- Exercise -
When you reach the line with "cầu của người trồng trọt do chất lượng" in the data below, begin printing lines exactly, and stop once the line with "Ao navegar no" has been printed.

Records drawn from a dataset:
|---|

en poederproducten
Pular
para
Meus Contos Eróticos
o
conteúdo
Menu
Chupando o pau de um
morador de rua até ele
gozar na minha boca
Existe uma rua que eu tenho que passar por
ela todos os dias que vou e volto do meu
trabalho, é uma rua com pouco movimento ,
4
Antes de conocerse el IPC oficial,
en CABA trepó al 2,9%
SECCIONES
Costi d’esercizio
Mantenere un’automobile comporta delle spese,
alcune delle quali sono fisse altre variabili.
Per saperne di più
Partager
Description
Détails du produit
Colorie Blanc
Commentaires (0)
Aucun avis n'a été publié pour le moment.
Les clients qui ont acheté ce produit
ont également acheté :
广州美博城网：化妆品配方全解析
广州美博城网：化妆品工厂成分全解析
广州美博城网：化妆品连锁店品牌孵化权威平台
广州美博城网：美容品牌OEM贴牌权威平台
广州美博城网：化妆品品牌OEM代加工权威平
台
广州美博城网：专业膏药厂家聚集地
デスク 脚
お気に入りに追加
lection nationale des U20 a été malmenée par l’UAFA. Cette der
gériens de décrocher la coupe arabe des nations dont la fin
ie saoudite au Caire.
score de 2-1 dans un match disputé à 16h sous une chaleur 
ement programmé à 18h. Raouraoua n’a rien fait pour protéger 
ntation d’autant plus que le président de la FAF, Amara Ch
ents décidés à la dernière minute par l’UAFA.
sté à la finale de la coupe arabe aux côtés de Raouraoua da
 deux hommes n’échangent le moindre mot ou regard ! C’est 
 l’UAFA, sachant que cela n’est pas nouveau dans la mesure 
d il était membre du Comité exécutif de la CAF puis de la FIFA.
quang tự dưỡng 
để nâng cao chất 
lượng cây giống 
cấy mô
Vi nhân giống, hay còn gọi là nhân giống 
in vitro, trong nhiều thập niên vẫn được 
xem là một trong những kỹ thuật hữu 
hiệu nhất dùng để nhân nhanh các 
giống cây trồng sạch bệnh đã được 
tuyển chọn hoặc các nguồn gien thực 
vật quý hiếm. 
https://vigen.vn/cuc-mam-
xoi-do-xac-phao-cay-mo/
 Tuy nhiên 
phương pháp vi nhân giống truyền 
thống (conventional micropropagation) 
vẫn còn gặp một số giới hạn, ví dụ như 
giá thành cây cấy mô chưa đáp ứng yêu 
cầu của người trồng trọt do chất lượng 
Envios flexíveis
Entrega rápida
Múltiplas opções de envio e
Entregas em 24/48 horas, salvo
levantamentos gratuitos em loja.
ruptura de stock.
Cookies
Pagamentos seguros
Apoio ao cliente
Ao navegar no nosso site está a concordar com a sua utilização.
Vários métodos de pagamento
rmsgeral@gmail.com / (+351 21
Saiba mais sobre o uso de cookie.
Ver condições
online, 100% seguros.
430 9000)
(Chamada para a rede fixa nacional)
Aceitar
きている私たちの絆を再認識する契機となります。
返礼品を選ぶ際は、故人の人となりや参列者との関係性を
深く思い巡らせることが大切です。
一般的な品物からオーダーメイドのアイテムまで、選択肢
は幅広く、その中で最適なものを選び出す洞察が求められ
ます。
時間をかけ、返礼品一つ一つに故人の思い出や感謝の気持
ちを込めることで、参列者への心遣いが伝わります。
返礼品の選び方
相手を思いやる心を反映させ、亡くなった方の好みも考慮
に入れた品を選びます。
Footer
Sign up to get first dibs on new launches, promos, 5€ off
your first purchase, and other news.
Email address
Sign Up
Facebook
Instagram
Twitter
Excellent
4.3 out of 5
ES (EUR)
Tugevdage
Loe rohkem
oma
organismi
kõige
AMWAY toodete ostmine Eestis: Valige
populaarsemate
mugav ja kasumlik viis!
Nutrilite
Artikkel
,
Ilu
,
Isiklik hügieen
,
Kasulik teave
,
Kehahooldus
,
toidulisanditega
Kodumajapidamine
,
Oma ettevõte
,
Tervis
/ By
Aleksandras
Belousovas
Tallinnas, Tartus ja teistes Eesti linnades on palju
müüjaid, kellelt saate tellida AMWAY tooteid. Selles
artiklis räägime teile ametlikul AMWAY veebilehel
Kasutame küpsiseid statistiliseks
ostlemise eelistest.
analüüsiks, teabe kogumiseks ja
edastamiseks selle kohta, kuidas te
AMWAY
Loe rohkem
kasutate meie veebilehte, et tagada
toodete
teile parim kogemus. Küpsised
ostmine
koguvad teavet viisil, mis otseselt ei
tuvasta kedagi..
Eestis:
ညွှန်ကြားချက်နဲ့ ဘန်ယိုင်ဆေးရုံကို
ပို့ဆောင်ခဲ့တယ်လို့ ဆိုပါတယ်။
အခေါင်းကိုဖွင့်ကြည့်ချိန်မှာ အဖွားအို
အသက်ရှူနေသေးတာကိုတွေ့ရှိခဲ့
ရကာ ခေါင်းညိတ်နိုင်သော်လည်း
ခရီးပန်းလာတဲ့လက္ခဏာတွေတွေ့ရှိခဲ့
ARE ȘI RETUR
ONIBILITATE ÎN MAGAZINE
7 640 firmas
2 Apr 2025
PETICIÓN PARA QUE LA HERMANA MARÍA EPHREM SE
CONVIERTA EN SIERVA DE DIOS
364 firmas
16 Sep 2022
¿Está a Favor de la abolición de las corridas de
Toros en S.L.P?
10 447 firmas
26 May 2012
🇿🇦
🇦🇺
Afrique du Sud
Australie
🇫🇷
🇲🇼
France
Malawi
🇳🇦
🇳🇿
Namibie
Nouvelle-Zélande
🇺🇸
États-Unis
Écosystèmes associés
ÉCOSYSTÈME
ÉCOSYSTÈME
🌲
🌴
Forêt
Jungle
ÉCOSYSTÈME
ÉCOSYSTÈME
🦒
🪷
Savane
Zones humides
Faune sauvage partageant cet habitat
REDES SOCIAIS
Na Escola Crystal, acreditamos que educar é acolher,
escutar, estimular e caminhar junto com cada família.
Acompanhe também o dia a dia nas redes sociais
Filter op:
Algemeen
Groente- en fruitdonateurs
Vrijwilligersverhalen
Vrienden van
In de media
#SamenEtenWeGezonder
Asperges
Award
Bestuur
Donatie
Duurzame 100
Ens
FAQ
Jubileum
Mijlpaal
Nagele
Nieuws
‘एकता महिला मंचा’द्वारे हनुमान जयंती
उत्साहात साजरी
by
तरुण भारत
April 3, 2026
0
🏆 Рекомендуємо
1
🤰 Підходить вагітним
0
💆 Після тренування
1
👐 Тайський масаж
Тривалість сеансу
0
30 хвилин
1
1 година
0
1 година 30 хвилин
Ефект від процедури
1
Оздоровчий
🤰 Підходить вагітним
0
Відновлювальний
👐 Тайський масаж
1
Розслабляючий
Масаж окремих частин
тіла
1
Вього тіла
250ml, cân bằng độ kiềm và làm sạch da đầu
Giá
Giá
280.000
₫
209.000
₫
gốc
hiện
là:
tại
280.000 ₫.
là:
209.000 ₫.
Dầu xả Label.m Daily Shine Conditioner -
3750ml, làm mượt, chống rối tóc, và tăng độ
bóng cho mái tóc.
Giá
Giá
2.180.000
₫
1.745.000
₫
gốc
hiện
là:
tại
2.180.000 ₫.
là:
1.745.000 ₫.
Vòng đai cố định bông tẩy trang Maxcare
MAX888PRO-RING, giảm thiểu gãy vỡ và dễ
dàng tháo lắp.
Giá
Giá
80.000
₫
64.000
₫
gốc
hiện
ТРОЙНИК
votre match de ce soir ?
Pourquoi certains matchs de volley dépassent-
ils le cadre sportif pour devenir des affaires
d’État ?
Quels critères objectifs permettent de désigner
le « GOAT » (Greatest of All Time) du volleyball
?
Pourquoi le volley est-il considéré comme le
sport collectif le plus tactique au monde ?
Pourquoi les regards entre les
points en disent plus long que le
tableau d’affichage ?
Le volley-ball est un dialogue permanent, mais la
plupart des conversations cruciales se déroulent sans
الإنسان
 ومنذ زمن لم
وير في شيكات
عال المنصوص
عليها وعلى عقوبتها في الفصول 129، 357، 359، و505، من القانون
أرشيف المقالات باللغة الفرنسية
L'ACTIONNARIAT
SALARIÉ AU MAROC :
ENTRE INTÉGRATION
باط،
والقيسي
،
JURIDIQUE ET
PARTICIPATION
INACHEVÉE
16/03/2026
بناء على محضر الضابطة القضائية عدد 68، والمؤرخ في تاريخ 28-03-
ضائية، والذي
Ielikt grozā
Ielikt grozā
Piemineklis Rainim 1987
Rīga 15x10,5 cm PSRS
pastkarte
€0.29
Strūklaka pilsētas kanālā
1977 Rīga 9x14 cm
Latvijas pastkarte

|---|

- Task output -
cầu của người trồng trọt do chất lượng 
Envios flexíveis
Entrega rápida
Múltiplas opções de envio e
Entregas em 24/48 horas, salvo
levantamentos gratuitos em loja.
ruptura de stock.
Cookies
Pagamentos seguros
Apoio ao cliente
Ao navegar no nosso site está a concordar com a sua utilização.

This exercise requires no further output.